Тут, на дороге, которую мне надо было перейти, на обочине ее, стоял брошенный немецкий танк, хитроумный, со множеством люков, со свернутой на сторону башней и сорванной, лежащей в траве гусеницей, и в нем играли белоголовые немецкие дети. Когда бы я ни шел, они всегда тут лазили, высовывали головы из люков, зная уже, что мы их не погоним. Они лазили уже и в таком танке и копались там, внутри... Странно, что не было слышно ни одного крика, что дети эти, играя там, в танке, не шумели, не кричали, как, казалось, должны были бы, а играли совершенно бесшумно, ни одного крика, ни одного звука не было слышно. Как будто смотришь пьесу, исполняемую глухонемыми...

Я ходил всегда по одной и той же улице мимо кинотеатра, к тому времени уже открывшегося, доходил до переезда, до шлагбаума, желтого, перегораживающего улицу, за которым уже начиналась полная тень от сошедшихся над головой деревьев, и почему-то так ни разу не перешел чуда, за этот шлагбаум, за переезд.

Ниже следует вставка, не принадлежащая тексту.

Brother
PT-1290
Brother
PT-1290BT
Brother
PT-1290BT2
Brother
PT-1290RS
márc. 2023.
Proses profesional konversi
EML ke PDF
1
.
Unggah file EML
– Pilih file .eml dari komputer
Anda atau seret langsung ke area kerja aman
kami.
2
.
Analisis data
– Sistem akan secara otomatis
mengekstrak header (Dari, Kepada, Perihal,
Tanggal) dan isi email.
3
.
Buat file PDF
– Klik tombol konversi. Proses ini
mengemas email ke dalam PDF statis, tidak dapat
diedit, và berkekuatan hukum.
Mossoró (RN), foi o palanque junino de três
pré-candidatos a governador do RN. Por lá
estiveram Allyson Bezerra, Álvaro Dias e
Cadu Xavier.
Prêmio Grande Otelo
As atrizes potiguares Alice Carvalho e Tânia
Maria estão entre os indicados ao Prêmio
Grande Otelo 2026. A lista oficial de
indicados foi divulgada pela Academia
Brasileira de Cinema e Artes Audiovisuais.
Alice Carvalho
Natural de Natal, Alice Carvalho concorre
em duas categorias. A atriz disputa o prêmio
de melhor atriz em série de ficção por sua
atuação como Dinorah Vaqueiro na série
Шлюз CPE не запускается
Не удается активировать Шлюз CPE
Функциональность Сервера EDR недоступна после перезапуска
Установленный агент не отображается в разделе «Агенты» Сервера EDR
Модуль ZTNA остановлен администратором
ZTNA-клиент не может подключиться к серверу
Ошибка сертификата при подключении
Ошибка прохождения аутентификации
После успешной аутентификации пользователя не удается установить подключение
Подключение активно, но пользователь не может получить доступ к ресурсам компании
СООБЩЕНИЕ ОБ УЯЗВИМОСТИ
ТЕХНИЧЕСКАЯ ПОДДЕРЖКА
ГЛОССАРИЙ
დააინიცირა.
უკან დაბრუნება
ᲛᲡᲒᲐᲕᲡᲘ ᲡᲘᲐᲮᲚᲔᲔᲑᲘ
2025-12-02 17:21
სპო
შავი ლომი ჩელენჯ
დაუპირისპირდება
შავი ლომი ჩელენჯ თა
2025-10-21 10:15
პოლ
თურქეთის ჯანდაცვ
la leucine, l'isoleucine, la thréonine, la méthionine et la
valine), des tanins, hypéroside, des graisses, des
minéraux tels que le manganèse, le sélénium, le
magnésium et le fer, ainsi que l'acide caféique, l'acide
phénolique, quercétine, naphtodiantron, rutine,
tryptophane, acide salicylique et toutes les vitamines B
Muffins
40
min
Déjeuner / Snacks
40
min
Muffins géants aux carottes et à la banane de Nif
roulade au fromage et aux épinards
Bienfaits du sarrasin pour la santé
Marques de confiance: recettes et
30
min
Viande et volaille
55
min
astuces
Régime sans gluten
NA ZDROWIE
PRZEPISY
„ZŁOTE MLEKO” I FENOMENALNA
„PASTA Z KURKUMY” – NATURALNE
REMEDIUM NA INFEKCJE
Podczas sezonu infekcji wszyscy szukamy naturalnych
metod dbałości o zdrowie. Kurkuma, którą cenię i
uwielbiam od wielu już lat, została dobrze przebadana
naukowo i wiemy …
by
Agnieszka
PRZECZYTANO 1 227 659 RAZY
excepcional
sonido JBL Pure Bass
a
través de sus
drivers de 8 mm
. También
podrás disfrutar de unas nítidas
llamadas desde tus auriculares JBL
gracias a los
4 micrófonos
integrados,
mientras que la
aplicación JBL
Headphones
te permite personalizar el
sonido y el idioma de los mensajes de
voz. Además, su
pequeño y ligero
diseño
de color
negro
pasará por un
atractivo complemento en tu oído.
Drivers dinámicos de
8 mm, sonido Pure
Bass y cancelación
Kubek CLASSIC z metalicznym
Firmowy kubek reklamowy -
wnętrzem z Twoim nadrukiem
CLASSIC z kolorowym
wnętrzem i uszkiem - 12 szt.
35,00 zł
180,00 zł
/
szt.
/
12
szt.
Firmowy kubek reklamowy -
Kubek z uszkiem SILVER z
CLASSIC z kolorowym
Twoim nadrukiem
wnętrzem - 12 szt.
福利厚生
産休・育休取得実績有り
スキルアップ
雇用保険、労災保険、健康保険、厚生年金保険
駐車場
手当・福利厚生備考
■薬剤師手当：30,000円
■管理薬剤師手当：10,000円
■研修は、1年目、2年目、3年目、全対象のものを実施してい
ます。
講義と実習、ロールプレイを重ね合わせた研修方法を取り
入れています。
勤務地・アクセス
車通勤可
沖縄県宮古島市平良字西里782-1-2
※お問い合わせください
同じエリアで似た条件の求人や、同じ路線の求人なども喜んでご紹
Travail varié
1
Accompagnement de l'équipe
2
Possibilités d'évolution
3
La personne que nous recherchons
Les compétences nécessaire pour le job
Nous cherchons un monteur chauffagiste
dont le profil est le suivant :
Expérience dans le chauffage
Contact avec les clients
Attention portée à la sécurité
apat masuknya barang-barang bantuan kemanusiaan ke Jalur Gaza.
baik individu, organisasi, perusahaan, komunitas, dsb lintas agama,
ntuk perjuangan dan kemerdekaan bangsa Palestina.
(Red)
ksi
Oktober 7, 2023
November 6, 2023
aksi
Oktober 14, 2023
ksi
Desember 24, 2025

Я возвращался в палату к обеду, выпивал поставленные для меня заранее в шкаф полстакана отвратительного напитка, называемого ликером, наскоро, без всякого вкуса, съедал обед и засыпал, если мог. К сожалению, чаще всего не мог.

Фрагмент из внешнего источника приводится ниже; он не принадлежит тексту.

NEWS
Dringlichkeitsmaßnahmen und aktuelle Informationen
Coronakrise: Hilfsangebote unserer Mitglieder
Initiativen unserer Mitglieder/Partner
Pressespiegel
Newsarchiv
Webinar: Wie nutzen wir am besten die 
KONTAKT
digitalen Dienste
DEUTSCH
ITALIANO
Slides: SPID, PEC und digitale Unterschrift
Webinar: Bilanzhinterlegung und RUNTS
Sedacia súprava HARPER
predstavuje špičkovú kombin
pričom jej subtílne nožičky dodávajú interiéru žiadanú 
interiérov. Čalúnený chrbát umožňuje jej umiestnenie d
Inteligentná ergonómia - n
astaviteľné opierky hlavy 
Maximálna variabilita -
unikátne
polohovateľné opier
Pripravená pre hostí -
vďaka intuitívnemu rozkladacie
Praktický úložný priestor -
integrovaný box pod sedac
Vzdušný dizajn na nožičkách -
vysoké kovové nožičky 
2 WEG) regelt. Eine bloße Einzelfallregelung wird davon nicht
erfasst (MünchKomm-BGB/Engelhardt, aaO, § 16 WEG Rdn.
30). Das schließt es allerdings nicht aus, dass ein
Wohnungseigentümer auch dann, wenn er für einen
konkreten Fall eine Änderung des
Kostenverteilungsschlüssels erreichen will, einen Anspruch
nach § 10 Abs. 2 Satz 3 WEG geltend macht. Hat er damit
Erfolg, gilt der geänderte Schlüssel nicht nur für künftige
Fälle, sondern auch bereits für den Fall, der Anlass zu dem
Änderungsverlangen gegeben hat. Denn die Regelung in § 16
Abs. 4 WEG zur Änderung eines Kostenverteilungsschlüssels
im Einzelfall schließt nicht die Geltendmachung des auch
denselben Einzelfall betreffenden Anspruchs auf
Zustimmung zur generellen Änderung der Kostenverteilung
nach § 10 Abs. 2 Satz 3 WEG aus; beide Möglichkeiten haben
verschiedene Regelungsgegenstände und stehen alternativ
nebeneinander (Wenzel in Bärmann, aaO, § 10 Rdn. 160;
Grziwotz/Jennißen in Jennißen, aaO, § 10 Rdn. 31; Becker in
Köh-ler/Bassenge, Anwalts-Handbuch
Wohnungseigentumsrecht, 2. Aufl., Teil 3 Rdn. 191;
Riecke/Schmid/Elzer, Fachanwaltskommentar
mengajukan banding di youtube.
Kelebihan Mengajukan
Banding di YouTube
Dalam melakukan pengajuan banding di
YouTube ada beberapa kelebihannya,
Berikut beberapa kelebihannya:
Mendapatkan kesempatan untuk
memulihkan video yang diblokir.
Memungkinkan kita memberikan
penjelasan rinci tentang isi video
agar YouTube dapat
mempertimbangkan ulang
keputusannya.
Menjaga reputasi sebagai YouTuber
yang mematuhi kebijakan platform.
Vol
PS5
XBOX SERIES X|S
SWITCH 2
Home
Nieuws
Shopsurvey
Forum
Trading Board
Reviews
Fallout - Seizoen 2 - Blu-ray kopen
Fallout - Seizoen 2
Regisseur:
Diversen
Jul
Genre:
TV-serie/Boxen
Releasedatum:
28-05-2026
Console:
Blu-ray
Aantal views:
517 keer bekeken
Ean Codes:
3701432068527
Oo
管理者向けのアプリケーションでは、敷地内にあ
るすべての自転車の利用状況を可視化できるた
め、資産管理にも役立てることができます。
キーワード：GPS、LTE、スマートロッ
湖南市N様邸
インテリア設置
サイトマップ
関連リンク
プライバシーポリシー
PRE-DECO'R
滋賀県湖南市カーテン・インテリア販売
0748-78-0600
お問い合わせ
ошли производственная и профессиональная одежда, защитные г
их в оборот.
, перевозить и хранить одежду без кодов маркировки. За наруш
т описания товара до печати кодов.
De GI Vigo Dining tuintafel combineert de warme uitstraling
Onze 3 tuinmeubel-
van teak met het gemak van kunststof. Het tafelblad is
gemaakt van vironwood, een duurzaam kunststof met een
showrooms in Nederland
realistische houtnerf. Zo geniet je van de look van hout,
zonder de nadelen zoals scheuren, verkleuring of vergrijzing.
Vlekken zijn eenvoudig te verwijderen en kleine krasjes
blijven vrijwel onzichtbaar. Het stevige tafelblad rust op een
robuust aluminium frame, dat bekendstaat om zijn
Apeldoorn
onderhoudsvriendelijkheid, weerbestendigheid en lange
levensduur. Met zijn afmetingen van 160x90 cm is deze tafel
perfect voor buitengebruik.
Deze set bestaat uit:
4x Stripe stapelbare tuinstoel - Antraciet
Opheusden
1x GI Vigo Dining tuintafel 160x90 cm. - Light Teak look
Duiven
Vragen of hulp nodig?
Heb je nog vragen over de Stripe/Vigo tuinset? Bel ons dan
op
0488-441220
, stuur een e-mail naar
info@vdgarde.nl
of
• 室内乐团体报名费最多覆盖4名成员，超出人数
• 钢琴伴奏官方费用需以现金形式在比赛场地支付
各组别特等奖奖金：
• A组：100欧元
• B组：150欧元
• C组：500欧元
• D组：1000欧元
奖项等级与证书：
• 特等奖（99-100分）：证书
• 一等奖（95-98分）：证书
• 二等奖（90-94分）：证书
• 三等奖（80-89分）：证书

Днем я выходил в парк, бесцельно бродил среди корпусов, выбирался на дорогу, где тень от деревьев была гуще, а всего чаще сидел на берегу озера, у воды, высматривал неизвестно что. Озеро было красивое и доброе, оно слегка даже ласково поплескивало у берега, как море. Листва на деревьях, на буках и вязах, которые росли вокруг, успела не только вовсю развернуться, но и довольно сильно запылиться, основательно покрыться пылью. Ее припекало солнце. Лето было сухое и жаркое.

Тут, у воды, я сидел рядом с удильщиком, старым востроносым немцем, который каждый день приходил сюда и аккуратно раскладывал свои удочки в тени ветлы. Тут были и березы и ветлы. Я удивлялся, что деревья тут, в Германии, были те же самые и точно такие же, как и у нас в России... Я смотрел, как он часами так же бесцельно, как я, сидит у озера, следил за его яркими на воде поплавками или смотрел на лежавший на том берегу город. На закате он был очень хорош, весь остроконечный, контурно-черный, с его четко прочерченными в небе силуэтами. Вода в озере была в эту минуту спокойной, в отблесках заката она лежала как-то особенно тяжело.